### Consignes
**1.** Citez le texte sur le film de Takis Candilis depuis « Takis Candilis a » jusqu'à « au cinéma ? » inclus.
**2.** D'après le texte sur le film de Takis Candilis, dans quelle salle le film a-t-il été présenté en avant-première ?
── Texte
T. Candilis & B. Campan Une symbiose entre réalisateur et acteur.
>>L’enfant qui mesurait le monde, en salles.
Takis Candilis a adapté le livre « L’enfant qui mesurait le monde » de Metin Arditi, présenté en avant-première au Pathé Toulon en présence de Bernard Campan. Le public conquis a offert une standing ovation. Nous avons eu le plaisir de les interroger.
Comment vous est venue l’idée d’adapter le livre de Metin Arditi au cinéma ?
Takis : Il y a plus de quarante ans, j’ai fait du cinéma. Puis je suis passé à la télévision où j’ai été producteur et j’ai accompli de nombreuses choses. Mais depuis je n’avais jamais envisagé de revenir au cinéma. En lisant ce livre, je suis tombé complètement amoureux de l’histoire. Il m’a permis de revisiter mes origines et de replonger un peu dans mon ADN. De plus, certains détails du livre m’ont profondément touché et bouleversé, ce qui m’a donné envie d’adapter ce personnage.
Bernard, qu’est-ce qui a fait que vous avez accepté ce rôle ?
Rencontrer Takis a été une véritable découverte et j’ai tout de suite trouvé le scénario superbe. C’était un très beau rôle, il aurait fallu être fou pour refuser un tel film. Vous savez les films vous choisissent autant que vous les choisissez. Moi, je m’abandonne à ces choses-là. Quand j’écoute parler Takis, je ressens des liens entre nous. On lui a demandé, à un certain âge, de participer à un documentaire sur les Grecs en France, et il s’est demandé pourquoi. Ça me touche. Il faut parfois une vie entière pour se rendre compte de choses évidentes. Il y a des choses que la vie me permet de découvrir petit à petit à moi aussi.
Alexandre est un personnage assez froid au premier abord, qu’est-ce qui vous a attiré chez lui ?
────
── Lignes de données
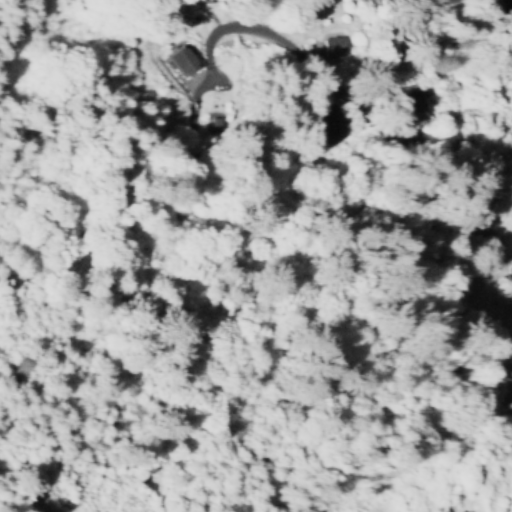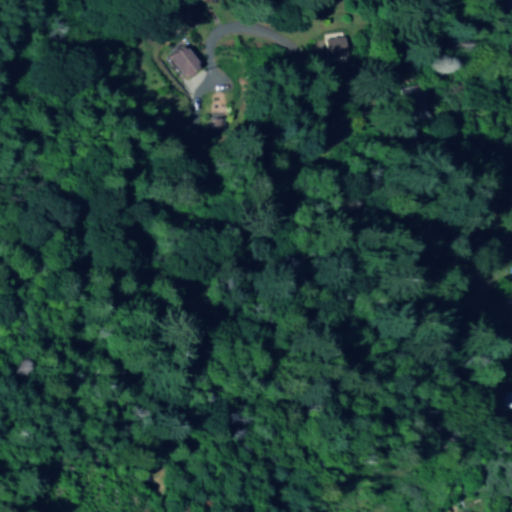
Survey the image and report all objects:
────
── Lignes de données
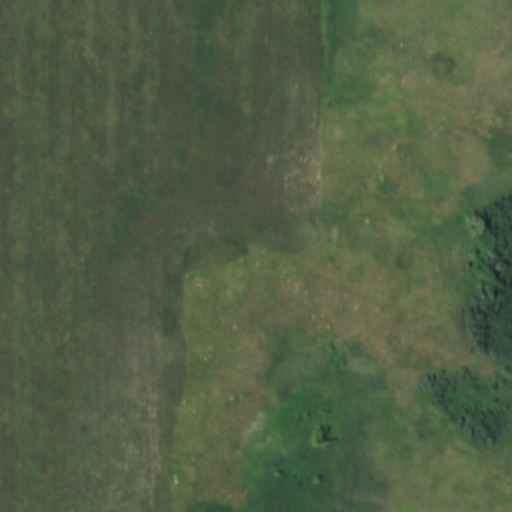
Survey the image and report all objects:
────
### Corrigés
**1.**
Takis Candilis a adapté le livre « L’enfant qui mesurait le monde » de Metin Arditi, présenté en avant-première au Pathé Toulon en présence de Bernard Campan. Le public conquis a offert une standing ovation. Nous avons eu le plaisir de les interroger.
Comment vous est venue l’idée d’adapter le livre de Metin Arditi au cinéma ?

**2.** Au Pathé Toulon, en présence de Bernard Campan.